**WHAT TO WORK ON**
Please list all lines of the material below in which the string "where" occurs.

--- EXCERPTED DATA Enclosed Below ---

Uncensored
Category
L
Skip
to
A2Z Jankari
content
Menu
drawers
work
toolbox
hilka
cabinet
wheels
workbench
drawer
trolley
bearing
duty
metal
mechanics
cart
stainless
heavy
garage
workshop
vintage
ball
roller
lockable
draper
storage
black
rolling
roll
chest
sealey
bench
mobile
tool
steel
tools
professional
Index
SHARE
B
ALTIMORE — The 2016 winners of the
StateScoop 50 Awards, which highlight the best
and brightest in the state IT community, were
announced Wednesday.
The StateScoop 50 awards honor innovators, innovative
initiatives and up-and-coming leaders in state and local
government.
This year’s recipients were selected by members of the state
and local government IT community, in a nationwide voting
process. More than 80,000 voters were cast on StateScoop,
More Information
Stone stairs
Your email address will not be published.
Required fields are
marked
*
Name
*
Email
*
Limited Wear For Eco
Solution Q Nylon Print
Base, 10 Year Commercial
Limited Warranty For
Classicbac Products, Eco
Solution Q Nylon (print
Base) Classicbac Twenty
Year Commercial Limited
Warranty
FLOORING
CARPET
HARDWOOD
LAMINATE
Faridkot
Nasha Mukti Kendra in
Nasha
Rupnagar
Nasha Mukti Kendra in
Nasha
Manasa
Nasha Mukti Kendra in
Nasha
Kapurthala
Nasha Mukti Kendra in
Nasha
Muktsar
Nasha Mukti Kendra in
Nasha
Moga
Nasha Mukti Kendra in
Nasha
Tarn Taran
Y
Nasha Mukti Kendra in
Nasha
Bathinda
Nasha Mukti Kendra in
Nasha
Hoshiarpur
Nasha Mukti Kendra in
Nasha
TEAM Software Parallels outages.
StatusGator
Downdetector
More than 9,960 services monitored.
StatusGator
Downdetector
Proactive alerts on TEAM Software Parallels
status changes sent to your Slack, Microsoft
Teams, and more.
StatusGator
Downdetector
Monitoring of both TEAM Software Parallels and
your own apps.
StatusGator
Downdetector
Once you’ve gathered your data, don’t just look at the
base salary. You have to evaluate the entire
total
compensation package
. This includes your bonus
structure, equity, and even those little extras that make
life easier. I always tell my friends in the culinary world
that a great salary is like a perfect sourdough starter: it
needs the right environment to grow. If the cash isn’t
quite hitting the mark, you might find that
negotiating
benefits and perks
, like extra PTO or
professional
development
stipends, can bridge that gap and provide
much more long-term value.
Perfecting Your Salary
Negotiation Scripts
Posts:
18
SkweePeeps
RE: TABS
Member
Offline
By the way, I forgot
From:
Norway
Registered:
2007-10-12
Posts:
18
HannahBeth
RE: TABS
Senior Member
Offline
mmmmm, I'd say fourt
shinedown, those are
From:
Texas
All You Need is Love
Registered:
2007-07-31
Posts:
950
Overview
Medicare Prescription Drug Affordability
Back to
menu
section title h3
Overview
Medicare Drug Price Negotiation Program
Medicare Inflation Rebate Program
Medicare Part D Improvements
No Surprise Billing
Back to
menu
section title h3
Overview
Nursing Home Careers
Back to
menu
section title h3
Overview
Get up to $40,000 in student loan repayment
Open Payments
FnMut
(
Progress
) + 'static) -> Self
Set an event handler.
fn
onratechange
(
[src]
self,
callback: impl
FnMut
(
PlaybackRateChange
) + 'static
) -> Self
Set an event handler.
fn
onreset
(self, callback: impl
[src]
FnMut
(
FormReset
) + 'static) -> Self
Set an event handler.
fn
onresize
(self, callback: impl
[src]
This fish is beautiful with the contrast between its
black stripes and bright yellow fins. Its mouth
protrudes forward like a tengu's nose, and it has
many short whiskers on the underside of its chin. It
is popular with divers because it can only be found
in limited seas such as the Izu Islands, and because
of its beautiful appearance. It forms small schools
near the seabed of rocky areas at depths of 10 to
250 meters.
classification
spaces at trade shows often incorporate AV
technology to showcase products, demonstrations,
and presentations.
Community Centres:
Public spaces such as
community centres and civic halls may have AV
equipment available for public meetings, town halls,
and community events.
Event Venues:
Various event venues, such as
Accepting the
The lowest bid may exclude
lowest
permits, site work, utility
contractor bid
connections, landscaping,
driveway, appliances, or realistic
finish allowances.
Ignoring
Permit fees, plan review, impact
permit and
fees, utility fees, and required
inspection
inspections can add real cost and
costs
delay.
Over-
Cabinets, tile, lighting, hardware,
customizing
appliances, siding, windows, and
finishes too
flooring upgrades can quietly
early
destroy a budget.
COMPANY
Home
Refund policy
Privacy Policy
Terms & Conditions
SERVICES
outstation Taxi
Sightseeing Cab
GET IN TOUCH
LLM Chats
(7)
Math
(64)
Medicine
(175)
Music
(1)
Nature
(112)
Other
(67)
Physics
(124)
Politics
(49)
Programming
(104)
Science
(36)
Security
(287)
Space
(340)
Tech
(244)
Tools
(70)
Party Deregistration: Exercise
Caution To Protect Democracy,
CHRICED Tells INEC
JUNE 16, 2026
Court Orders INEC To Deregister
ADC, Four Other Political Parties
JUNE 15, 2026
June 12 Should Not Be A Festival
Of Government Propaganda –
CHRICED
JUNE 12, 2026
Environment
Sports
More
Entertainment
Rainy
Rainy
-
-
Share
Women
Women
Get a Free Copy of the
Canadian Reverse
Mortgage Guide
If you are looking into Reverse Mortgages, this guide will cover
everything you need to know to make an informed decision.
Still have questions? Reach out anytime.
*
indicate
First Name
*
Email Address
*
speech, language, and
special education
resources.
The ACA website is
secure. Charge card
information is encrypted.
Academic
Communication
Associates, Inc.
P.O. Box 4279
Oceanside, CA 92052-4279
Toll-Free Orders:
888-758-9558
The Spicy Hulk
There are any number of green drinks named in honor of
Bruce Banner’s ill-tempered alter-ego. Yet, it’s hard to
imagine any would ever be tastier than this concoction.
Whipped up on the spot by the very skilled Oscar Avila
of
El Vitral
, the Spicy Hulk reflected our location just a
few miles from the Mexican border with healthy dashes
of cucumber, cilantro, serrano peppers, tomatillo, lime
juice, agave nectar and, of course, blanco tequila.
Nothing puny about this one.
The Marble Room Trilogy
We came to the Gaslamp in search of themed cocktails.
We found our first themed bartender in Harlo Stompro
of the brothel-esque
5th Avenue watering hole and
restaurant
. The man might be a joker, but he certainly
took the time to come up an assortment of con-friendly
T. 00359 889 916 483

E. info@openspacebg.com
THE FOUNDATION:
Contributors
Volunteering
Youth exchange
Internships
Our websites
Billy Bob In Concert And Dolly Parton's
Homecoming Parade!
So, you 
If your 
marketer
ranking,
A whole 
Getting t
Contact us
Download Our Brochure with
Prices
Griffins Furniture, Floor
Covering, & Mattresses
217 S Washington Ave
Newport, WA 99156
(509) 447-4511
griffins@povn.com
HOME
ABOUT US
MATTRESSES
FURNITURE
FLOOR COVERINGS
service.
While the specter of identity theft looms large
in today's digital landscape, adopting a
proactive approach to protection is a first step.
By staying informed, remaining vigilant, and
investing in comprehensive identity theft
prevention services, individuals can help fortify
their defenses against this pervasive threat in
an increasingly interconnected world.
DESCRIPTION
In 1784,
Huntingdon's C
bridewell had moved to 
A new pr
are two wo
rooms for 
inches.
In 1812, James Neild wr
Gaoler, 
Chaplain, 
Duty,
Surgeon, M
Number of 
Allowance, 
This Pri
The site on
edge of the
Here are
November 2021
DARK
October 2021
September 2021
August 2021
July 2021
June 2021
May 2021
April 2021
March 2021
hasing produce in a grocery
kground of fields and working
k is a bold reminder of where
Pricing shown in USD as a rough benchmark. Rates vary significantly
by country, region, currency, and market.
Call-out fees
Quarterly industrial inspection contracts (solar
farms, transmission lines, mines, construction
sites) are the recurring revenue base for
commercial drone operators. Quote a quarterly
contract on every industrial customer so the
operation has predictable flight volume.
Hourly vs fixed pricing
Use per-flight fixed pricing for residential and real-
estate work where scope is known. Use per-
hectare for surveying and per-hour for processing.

--- End of Enclosed EXCERPTED DATA ---

**RESULT OF THE TASK**
k is a bold reminder of where
estate work where scope is known. Use per-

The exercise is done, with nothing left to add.